Self Review Pull Requests for Better Collaboration

Pull Requests Need Context

A Pull Request (PR) is a conversation with you and your team about the changes you are making to your codebase.

These changes to the codebase can range in flavor and complexity depending on what you’re trying to accomplish.

Dropping teammates (or your future self) into the middle of those changes without any context is doing everyone a disservice.

Not all code is created equal, some code you spent hours sweating over tweaking for subtle bugs or nuances in the constraints that you’re working with while other code is straight forward and works as expected in minutes.

But to the reviewer, each of these instances is just another line of code changed that they need to skim.

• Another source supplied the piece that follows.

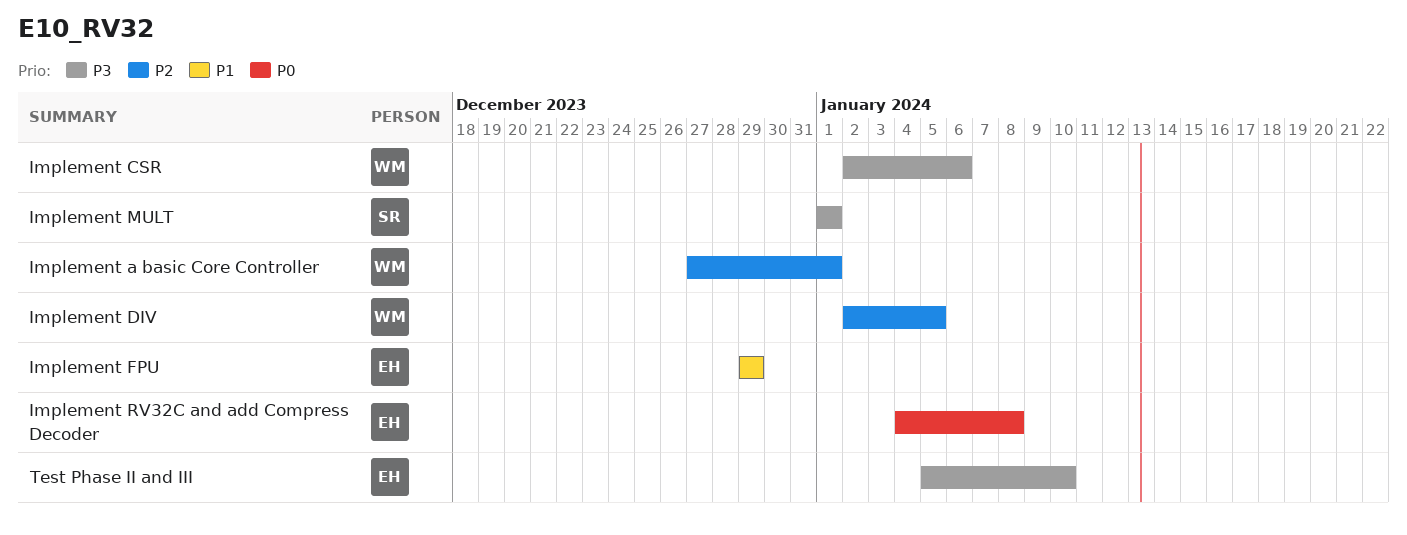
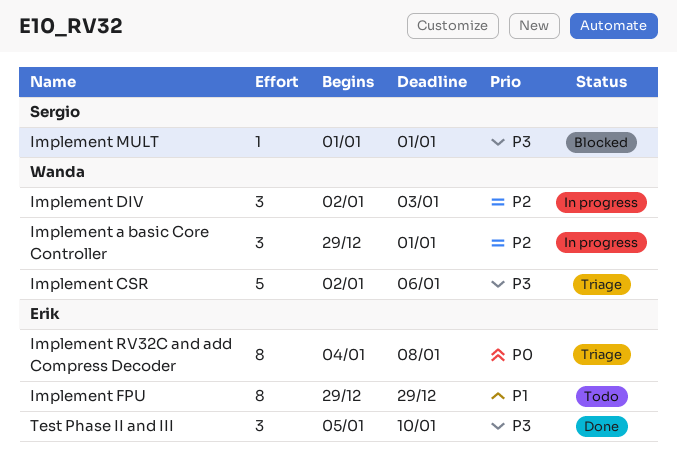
Implement a basic Core Controller, start: Dec 27 -> Dec 29
Implement DIV, due: Jan 5 -> Jan 3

In comes the “LGTM 👍” with the approve button mashed without a second thought.

We all know they just skimmed the files changed, clicked around on the preview deploy and thought “Good enough, works on my machine.”

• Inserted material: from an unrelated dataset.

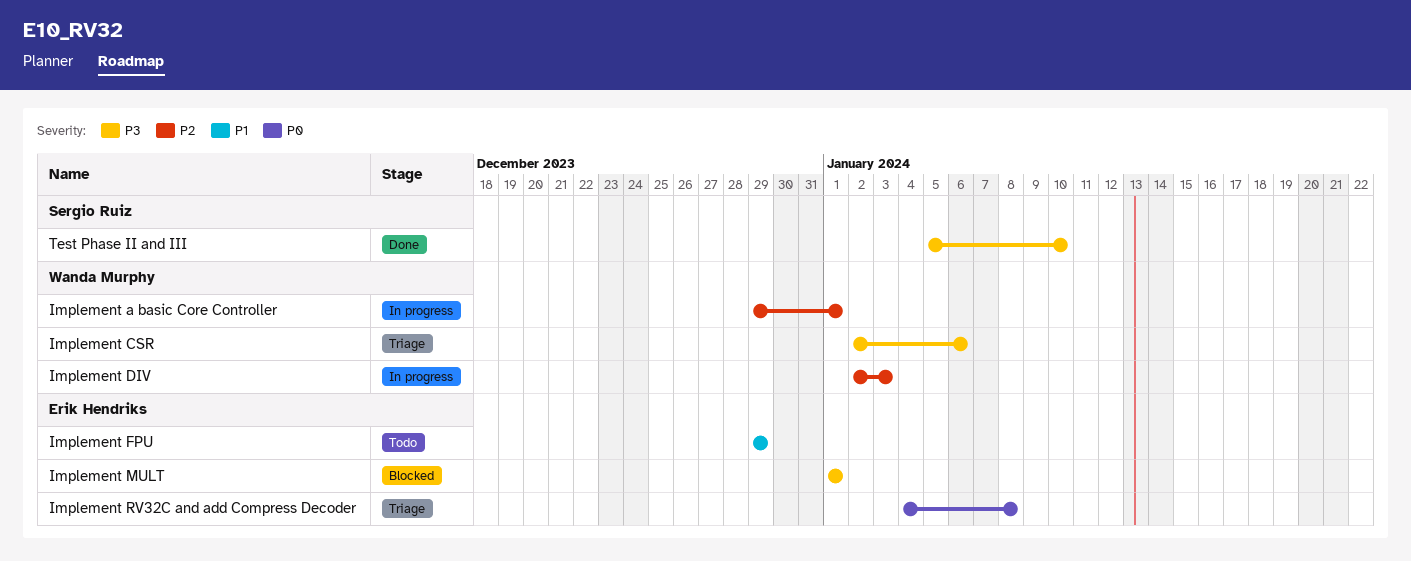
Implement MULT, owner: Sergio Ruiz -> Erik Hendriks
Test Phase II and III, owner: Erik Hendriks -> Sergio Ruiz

This is all well and good if the code runs as expected and isn’t a sad, confusing mess when you return to make another update or tweak.

The problem is we’ve all come back to code the next day and thought:

“WTF was I thinking this makes no sense.”

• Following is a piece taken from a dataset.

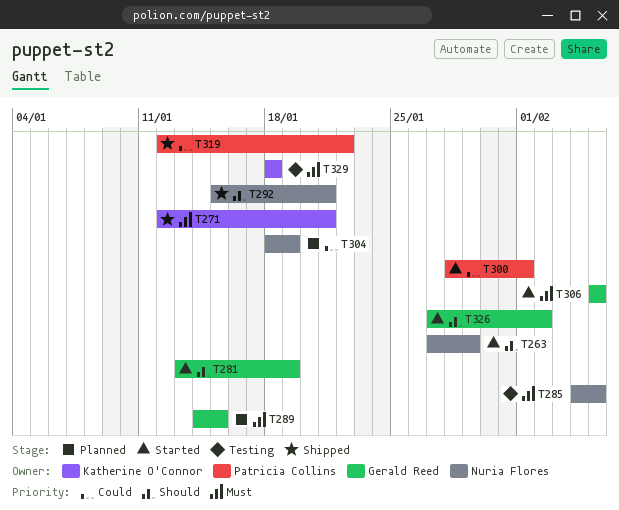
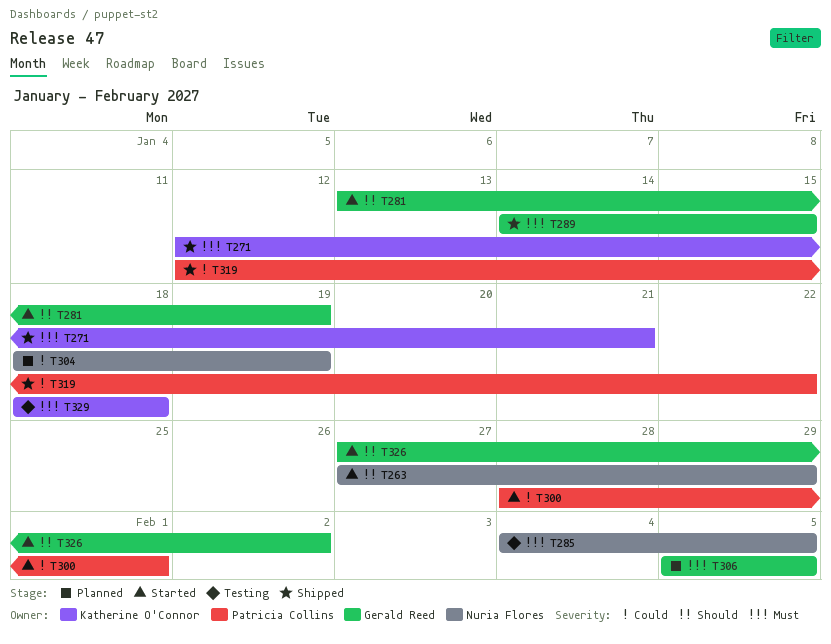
T289, status: Planned -> Shipped
T292: present -> none
T306, status: Started -> Planned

Multiply that feeling by 10x every week that goes by.

Add in the other humans you are collaborating with and you’ve got a real mess on your hands.

The Self Review

What you need to do is bring the context that you’ve built up over the hours you’ve spent on your code to the PR that you just put in.

Your job is not done until you’ve clearly communicated the nuances and approaches you took in your code.

The self review is your vehicle for communicating your intent.

If your collaboration tool of choice is GitHub, you do this by heading over to the Files changed tab and scan through the changes you made. When you come across a decision that you made you can highlight the trade offs and approach you took given your current restraints.

self review sparks conversation full PR here

Each comment you leave is an entry point for conversation and an opportunity for your team to understand what you did and provide better feedback.

Some points in code that are worth highlighting:

  • Packages you brought in to accomplish a task
  • Patterns you applied
  • Decisions you made that aren’t obvious
  • Further improvements that were deemed out of scope

The goal here is to bring your future self and teammates the context you are holding in your head AND stimulate conversation around the changes that are made so collectively you all can make the best decisions possible.

Even if you get a “LGTM 👍” after doing a self review, you did your best to communicate what changes were made and the intentions behind them.